Uma vítima profissional que lançou “inúmeras” reclamações no tribunal do trabalho foi finalmente detida – depois de ter sido exposta pelo Daily Mail.
Christian Mallon fez da procura de indemnização a “carreira que escolheu”, de acordo com um juiz, enviando mais de 4.600 candidaturas de emprego, muitas vezes sem esperança, não para garantir um emprego, mas para poder denunciar a discriminação, muitas vezes envolvendo os seus TDAH e deficiências autistas, “não importa quão fraca seja a sua aplicação”.
No entanto, só agora, depois de o Daily Mail ter noticiado a sua campanha apoiada pela Inteligência Artificial, é que o Procurador-Geral o proibiu de lançar novas ações “vexatórias” no tribunal do trabalho.
Uma ordem de restrição de processo está agora em vigor contra ele, o que significa que ele está proibido de iniciar reivindicações.
Os seus casos infundados, “quase à escala industrial”, forçaram inúmeras empresas a desperdiçar milhares de dólares em custas judiciais. No entanto, as medidas só foram tomadas após uma série de revelações do Daily Mail em 2024.
Em novembro, o procurador-geral Lord Hermer obteve uma ordem contra o Sr. Mallon, 51, de Cannock, Staffordshire. Isto ocorre apesar de o Governo ter alargado o acesso aos Tribunais do Trabalho.

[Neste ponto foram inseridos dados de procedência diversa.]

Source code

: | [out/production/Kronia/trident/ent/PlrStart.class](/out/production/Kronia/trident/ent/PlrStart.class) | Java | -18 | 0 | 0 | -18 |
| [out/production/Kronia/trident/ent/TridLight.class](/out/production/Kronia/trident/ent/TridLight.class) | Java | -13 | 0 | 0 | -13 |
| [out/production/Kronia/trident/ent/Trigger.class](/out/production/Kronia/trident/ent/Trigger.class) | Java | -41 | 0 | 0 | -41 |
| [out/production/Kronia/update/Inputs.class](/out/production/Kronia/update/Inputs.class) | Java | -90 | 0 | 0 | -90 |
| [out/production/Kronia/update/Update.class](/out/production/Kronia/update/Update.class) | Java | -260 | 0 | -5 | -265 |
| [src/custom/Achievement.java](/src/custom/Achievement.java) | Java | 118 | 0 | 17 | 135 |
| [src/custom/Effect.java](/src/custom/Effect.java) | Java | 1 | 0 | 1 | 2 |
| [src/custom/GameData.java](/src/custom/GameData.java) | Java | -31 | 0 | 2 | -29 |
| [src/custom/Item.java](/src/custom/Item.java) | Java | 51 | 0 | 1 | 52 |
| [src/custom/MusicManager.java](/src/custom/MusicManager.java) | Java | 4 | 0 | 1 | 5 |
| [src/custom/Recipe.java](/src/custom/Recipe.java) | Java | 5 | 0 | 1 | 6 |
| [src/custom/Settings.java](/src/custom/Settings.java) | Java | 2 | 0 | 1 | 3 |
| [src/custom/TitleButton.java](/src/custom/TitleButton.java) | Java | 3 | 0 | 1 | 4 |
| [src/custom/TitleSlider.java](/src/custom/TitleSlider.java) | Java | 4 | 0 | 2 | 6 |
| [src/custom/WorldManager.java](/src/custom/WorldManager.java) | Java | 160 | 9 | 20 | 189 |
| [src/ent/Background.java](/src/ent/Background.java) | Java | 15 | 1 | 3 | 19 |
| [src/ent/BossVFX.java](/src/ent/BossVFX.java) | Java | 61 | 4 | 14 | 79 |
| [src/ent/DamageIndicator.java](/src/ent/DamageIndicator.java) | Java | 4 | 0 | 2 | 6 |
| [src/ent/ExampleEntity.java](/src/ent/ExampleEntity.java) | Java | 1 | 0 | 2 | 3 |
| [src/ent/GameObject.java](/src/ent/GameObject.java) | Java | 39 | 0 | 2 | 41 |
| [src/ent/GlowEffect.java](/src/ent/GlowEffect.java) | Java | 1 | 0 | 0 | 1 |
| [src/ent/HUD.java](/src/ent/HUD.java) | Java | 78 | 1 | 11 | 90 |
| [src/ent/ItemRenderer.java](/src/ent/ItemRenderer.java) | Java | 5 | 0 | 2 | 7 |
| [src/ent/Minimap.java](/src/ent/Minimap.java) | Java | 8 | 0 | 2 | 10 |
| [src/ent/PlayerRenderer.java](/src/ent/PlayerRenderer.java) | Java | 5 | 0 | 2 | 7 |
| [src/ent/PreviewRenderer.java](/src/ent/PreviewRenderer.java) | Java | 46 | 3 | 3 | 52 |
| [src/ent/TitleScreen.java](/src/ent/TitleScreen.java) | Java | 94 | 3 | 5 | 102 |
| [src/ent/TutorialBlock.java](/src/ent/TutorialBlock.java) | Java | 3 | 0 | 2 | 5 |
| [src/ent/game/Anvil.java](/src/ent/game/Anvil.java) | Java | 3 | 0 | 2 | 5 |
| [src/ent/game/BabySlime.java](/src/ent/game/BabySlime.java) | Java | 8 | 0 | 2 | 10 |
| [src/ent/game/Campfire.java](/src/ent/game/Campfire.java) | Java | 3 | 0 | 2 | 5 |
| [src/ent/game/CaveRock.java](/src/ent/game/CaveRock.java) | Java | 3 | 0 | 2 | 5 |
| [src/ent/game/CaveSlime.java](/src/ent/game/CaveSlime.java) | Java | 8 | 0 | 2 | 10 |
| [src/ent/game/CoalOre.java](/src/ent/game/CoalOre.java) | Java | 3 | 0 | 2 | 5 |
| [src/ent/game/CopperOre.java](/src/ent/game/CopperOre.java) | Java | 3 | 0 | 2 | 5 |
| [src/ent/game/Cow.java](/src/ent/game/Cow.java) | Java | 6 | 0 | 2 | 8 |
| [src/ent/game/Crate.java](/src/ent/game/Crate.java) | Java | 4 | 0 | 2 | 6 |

Concordando com o pedido do Procurador-Geral, o juiz do Employment Appeal Tribunal, Sir Martin Griffiths, decidiu que o Sr. Mallon tinha feito “inúmeras queixas de discriminação sem sucesso contra potenciais empregadores”.
A ordem indefinida significou que as quatro últimas reivindicações que Mallon iniciou contra os contadores da Ernst and Young e os fornecedores de caldeiras da Baxi Heating em junho passado, bem como o Laboratório Nuclear Nacional e a West Midlands Growth Company em julho, foram interrompidas.
Christian Mallon (foto) foi proibido pelo Procurador-Geral de lançar novas ações ‘vexatórias’ no tribunal do trabalho
Desde 2017, Mallon (na foto) iniciou processos contra empregadores, incluindo o Gabinete do Governo, o Departamento de Negócios, a Rolls Royce, a Honda e a Aston University.
Mallon (foto) apresentou mais de 4.600 pedidos de emprego, não para garantir emprego, mas para poder denunciar discriminação
Desde 2017, Mallon iniciou processos contra empregadores, incluindo o Gabinete do Governo, o Departamento de Negócios, a Rolls Royce, a Honda e a Aston University.
Ele também se candidatou para ser conselheiro-chefe de um ministro no Departamento de Agricultura da Irlanda do Norte, o que o colocaria no comando de 900 funcionários e um orçamento de £ 335 milhões.
Após a rejeição, Mallon – que tem doutorado em engenharia química – apresentaria uma reclamação. A sua base geralmente era a de “discriminação por deficiência”, dizendo que os empregadores “não conseguiram fazer ajustes razoáveis”, como oferecer uma entrevista oral, para a sua “dispraxia, autismo e TDAH”.
Ele também alegou discriminação por idade, raça e crença religiosa, bem como assédio.
O juiz Griffiths disse que o direito do Sr. Mallon à justiça não foi prejudicado pela proibição, uma vez que ele pode recorrer à instância de recurso do Tribunal do Trabalho para instaurar processos, se for “razoável”.
O pai de um filho, que se representou, disse ao Royal Courts of Justice que acredita ter feito entre 60 e 70 reclamações e atribuiu as decisões contra ele a pessoas “que não compreendem totalmente a neurodiversidade”.
Mallon – que ganhou apenas um caso e teria recebido dezenas de milhares de libras em acordos – não respondeu a um pedido de comentário.